Quantisation is the process of representing those weights using fewer bits. Instead of 32-bit floats, you use 16-bit, 8-bit, or 4-bit representations. The maths is straightforward:
Memory for weights = parameters x bits per parameter / 8
| Model | FP32 (32-bit) | FP16 (16-bit) | INT8 (8-bit) | INT4 (4-bit) |
|---|---|---|---|---|
| 2B params | 8 GB | 4 GB | 2 GB | 1 GB |
| 7B params | 28 GB | 14 GB | 7 GB | 3.5 GB |
| 13B params | 52 GB | 26 GB | 13 GB | 6.5 GB |
| 27B params | 108 GB | 54 GB | 27 GB | 13.5 GB |
| 70B params | 280 GB | 140 GB | 70 GB | 35 GB |
These are weight-only numbers. Actual inference memory is higher because you also need space for the KV cache (which grows with context length) and runtime overhead. A practical rule of thumb: add 20-30% to the weight memory for inference overhead at short context lengths, and more for long contexts.

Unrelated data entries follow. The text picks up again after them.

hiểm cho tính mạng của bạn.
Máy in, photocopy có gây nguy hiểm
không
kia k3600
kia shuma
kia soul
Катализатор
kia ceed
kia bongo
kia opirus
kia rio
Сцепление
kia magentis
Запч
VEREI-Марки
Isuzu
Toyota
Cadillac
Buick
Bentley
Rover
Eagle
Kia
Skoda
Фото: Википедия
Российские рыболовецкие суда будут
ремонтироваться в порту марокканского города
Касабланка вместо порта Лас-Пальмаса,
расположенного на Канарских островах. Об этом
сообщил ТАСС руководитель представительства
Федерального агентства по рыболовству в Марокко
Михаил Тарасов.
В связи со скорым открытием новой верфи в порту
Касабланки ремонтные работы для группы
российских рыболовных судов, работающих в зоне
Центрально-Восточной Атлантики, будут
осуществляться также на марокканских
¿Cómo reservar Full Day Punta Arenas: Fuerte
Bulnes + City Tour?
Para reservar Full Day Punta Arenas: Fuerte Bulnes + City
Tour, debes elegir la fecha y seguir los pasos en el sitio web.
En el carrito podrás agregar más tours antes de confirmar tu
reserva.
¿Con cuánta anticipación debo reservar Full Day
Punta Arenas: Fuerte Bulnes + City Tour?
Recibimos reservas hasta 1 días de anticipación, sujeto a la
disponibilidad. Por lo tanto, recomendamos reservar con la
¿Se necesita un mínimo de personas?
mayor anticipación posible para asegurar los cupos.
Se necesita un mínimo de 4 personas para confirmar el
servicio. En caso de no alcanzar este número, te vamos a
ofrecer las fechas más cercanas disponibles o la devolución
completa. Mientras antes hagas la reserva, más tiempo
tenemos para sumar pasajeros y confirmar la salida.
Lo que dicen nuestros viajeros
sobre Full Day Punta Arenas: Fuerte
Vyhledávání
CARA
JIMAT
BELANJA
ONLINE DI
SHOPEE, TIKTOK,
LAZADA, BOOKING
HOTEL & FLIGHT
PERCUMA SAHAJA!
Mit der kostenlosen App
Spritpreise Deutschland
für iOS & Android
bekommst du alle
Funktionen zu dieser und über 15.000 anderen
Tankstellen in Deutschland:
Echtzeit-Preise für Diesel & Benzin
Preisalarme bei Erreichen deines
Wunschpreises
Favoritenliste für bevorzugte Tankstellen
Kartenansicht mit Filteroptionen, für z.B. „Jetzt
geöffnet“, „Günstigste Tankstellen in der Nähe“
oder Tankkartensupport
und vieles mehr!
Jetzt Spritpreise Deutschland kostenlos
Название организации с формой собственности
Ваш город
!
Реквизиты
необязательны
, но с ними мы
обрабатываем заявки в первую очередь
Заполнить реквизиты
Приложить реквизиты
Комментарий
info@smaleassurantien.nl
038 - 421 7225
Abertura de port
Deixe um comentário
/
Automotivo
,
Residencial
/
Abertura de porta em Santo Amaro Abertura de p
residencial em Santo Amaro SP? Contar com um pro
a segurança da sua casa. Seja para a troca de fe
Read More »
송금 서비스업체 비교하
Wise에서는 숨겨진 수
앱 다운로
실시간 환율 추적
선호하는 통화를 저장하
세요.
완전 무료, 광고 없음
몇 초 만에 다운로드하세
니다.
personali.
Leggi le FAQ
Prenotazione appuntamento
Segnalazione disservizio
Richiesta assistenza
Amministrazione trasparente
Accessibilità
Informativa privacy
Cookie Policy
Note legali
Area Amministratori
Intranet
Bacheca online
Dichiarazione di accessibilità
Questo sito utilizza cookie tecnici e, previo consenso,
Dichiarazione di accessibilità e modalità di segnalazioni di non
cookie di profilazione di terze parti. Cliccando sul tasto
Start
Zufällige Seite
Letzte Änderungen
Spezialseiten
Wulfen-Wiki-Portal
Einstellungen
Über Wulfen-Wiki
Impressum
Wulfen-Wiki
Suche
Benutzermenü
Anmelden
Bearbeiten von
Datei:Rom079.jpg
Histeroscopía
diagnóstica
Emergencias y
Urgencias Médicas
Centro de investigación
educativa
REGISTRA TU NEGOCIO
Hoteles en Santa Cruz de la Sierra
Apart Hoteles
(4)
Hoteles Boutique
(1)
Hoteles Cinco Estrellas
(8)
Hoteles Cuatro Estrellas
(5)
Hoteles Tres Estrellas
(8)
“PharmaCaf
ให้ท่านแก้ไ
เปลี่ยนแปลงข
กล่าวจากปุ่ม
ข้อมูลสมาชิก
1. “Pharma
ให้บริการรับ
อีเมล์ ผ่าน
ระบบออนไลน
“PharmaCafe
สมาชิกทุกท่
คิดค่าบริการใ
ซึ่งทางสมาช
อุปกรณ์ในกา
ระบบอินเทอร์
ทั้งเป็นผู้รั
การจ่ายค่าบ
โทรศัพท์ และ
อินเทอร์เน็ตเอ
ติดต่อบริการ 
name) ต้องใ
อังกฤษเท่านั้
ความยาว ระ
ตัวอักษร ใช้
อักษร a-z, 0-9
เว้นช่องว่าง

So a 7B model at INT4 needs roughly 3.5GB for weights plus ~1-1.5GB for inference overhead, totalling about 4.5-5GB. That fits in a discrete laptop GPU. A 2B model at INT4 needs roughly 1GB for weights plus ~0.5GB overhead, totalling about 1.5GB. That fits in a browser tab using WebGPU.
This is why quantisation unlocks edge deployment. Without it, useful models simply do not fit on edge hardware.